▼

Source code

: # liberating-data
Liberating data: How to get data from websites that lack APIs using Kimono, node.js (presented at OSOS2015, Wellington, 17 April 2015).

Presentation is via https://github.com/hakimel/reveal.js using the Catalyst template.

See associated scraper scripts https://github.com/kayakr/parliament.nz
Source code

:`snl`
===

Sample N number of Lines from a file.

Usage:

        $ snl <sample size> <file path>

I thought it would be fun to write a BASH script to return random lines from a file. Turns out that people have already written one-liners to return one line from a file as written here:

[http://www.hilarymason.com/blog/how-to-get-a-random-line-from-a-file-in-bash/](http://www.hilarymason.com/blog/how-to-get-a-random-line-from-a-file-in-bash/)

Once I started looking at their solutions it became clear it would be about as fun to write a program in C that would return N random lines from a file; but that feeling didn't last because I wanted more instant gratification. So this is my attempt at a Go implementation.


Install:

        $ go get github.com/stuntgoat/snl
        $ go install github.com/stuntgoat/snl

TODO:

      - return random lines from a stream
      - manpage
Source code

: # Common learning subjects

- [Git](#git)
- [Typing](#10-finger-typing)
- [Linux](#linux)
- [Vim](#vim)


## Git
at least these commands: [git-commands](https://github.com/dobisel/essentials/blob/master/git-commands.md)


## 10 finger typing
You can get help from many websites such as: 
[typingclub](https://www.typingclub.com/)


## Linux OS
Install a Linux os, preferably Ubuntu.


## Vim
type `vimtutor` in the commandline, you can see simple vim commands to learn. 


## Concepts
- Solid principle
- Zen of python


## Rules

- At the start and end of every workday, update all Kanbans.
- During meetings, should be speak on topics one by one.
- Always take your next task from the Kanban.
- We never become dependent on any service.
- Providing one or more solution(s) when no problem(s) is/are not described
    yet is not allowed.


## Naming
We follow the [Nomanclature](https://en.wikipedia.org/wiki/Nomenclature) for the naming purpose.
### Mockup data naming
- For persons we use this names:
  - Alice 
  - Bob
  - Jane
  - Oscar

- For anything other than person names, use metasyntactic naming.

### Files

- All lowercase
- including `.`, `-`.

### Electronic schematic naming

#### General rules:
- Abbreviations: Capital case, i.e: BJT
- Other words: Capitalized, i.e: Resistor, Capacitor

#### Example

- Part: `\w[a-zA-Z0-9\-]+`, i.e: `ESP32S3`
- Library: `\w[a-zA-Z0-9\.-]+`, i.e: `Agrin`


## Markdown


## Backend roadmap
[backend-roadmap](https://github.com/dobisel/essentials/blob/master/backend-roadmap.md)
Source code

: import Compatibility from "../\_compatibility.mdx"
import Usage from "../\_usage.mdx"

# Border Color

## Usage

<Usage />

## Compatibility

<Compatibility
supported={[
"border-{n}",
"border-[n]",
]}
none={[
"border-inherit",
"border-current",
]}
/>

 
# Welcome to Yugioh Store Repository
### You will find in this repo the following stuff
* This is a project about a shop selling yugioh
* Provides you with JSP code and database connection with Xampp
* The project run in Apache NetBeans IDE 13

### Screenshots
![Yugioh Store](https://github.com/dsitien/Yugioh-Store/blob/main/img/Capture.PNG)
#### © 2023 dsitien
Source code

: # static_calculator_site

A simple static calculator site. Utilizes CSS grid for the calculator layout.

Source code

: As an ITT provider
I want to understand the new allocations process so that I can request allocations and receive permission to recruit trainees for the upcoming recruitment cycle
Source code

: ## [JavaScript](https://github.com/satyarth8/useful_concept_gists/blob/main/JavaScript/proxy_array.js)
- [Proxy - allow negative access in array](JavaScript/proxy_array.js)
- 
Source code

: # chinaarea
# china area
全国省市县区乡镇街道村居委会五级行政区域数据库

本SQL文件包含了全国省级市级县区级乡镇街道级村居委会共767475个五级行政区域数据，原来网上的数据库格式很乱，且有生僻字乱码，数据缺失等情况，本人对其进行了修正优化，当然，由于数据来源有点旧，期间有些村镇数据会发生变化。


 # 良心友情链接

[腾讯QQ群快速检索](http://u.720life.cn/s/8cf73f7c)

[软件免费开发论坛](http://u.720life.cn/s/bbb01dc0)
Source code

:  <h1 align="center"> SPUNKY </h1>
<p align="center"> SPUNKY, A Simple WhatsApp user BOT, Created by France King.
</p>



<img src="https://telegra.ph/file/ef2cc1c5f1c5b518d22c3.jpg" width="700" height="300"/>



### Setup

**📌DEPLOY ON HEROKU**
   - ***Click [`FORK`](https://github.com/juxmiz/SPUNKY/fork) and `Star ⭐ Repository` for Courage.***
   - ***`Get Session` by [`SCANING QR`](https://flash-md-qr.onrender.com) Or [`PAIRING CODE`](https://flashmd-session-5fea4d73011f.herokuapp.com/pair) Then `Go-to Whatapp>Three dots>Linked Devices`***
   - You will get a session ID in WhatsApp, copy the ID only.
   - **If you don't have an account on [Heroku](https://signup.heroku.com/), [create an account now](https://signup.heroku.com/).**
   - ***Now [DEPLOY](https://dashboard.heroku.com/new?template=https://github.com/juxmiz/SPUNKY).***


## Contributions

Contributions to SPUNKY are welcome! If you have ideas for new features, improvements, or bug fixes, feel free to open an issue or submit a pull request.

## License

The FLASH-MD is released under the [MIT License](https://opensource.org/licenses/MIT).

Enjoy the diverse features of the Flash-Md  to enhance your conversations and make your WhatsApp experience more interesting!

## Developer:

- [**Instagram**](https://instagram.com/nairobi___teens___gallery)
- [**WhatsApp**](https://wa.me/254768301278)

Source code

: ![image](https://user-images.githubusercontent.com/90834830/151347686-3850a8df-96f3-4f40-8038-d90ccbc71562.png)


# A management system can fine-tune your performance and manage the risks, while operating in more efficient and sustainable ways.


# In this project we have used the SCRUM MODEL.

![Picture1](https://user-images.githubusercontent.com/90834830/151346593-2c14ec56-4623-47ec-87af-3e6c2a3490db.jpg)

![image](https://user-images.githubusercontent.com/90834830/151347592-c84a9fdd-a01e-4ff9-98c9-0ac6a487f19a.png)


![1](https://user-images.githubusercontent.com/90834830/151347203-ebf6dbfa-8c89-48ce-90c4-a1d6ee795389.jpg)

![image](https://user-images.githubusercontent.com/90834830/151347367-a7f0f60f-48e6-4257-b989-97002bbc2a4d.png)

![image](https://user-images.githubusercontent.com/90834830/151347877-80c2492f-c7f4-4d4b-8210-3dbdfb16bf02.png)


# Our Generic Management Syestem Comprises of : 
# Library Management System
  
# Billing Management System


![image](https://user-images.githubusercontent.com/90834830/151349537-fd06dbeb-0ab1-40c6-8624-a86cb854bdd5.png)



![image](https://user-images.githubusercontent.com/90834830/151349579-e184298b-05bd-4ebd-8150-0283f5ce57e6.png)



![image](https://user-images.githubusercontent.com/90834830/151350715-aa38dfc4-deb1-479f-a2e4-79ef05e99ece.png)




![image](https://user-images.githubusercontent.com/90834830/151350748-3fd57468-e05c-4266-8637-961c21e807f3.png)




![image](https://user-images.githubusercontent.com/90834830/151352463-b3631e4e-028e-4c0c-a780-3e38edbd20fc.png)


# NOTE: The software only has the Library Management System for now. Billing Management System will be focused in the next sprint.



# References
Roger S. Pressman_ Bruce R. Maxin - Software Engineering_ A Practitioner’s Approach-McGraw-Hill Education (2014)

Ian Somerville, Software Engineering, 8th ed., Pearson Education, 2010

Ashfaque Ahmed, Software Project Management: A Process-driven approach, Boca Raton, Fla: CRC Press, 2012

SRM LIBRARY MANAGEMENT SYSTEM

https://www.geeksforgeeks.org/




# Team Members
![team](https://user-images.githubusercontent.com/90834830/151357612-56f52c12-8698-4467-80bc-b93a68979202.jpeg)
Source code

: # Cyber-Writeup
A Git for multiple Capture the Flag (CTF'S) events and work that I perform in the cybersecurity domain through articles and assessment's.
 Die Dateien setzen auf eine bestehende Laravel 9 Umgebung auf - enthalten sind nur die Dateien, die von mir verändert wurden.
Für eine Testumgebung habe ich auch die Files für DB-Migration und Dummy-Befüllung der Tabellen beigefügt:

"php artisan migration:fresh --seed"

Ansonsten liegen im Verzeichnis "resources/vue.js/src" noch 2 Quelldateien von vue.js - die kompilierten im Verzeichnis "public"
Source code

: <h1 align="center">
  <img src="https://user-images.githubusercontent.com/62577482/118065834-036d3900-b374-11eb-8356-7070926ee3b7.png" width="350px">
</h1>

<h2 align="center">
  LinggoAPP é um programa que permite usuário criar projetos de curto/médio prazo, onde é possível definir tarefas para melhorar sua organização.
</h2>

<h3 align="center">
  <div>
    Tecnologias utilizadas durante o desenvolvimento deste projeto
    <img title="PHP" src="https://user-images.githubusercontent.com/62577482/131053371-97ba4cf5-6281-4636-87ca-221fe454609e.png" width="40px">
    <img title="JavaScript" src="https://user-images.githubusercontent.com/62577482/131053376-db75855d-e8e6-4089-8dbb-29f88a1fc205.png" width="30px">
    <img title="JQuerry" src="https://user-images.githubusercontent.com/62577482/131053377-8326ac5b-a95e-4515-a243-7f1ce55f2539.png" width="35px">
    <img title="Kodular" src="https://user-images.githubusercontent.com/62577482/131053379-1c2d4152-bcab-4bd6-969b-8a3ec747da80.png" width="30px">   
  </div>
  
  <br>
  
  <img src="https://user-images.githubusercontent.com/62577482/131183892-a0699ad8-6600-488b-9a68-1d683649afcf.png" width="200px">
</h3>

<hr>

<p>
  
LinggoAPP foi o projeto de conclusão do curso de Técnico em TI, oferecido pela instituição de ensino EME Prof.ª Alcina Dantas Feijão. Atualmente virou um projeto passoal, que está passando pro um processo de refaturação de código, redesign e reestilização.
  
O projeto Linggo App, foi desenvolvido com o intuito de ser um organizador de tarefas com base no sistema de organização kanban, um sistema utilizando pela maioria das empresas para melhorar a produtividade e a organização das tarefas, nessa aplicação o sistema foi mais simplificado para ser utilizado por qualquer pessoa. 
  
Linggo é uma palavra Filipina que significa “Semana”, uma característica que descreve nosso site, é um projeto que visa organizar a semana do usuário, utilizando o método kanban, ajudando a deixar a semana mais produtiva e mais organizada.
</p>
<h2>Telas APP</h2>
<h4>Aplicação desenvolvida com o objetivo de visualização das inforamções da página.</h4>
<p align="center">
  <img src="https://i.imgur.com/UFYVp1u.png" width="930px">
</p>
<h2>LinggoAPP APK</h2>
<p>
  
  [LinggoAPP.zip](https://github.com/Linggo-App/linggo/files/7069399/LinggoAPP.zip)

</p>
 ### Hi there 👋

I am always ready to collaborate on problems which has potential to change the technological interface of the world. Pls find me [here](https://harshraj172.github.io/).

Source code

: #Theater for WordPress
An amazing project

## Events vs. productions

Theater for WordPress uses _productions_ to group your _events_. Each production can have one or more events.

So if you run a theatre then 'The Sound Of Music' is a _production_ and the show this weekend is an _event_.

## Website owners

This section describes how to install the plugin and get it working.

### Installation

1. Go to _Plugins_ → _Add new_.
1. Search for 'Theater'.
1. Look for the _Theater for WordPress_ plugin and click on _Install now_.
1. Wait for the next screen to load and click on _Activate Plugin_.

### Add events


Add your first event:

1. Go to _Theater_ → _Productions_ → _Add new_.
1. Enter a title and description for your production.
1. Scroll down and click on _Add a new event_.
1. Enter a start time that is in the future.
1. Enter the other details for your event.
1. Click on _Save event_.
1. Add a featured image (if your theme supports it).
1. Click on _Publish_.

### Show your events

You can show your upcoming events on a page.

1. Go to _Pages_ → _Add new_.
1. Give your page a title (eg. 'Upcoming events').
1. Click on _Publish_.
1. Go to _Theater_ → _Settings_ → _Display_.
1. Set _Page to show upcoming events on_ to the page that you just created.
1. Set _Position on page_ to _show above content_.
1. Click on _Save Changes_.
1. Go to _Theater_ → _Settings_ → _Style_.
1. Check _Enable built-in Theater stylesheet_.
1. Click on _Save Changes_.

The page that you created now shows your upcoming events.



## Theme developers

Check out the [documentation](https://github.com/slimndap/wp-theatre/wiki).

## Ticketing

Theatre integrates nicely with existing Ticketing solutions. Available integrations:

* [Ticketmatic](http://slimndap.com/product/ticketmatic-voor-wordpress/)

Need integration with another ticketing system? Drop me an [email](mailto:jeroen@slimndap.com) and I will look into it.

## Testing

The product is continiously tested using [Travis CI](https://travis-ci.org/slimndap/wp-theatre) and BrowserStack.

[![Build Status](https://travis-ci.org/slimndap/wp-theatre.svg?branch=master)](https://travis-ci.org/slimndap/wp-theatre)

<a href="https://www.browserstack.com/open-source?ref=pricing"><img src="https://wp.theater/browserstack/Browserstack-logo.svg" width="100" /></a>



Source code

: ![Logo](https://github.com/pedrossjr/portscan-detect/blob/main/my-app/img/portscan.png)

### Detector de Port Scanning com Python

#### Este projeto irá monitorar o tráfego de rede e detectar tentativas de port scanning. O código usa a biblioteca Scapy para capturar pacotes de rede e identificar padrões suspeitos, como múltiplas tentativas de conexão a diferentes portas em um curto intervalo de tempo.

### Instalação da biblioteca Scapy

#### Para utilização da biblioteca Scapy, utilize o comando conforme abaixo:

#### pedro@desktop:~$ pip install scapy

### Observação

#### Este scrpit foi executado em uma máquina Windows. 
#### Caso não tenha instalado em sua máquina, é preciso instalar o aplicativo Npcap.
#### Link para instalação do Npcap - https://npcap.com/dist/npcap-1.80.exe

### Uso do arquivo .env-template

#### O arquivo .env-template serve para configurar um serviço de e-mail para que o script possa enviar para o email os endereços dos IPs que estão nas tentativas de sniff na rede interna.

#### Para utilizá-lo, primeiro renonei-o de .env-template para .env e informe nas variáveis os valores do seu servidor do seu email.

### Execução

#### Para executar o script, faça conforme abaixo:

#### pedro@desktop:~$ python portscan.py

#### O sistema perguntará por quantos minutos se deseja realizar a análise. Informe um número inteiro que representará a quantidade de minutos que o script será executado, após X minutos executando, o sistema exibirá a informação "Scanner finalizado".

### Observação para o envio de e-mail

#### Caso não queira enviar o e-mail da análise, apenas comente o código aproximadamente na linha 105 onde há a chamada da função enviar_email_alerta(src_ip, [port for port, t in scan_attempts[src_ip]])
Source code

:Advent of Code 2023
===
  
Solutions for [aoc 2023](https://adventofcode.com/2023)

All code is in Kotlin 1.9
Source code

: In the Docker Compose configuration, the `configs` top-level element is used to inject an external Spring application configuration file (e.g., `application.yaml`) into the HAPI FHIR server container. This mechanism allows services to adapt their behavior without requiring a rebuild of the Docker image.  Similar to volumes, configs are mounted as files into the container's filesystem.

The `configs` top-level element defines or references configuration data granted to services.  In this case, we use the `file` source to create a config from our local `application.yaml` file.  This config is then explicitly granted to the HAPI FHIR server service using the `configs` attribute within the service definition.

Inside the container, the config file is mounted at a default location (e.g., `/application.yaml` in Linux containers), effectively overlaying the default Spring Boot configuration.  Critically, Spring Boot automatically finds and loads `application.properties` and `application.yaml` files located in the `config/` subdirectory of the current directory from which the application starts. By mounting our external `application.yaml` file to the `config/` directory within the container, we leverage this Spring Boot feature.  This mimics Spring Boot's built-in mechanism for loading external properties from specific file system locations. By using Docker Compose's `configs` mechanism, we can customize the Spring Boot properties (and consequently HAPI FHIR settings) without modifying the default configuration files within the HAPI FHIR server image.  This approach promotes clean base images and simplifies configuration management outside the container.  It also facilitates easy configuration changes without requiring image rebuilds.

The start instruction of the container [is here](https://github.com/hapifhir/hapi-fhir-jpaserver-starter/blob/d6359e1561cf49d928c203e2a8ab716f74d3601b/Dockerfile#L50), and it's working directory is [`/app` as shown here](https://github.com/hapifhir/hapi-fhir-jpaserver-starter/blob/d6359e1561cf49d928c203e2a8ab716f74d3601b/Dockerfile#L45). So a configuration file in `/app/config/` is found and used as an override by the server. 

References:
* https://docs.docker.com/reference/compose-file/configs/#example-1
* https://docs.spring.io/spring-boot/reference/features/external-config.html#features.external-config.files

▲

**Your task:**
Where does the word "tentativas" occur in the records? Return every line that holds it.

**Finished task:**
#### Este projeto irá monitorar o tráfego de rede e detectar tentativas de port scanning. O código usa a biblioteca Scapy para capturar pacotes de rede e identificar padrões suspeitos, como múltiplas tentativas de conexão a diferentes portas em um curto intervalo de tempo.
#### O arquivo .env-template serve para configurar um serviço de e-mail para que o script possa enviar para o email os endereços dos IPs que estão nas tentativas de sniff na rede interna.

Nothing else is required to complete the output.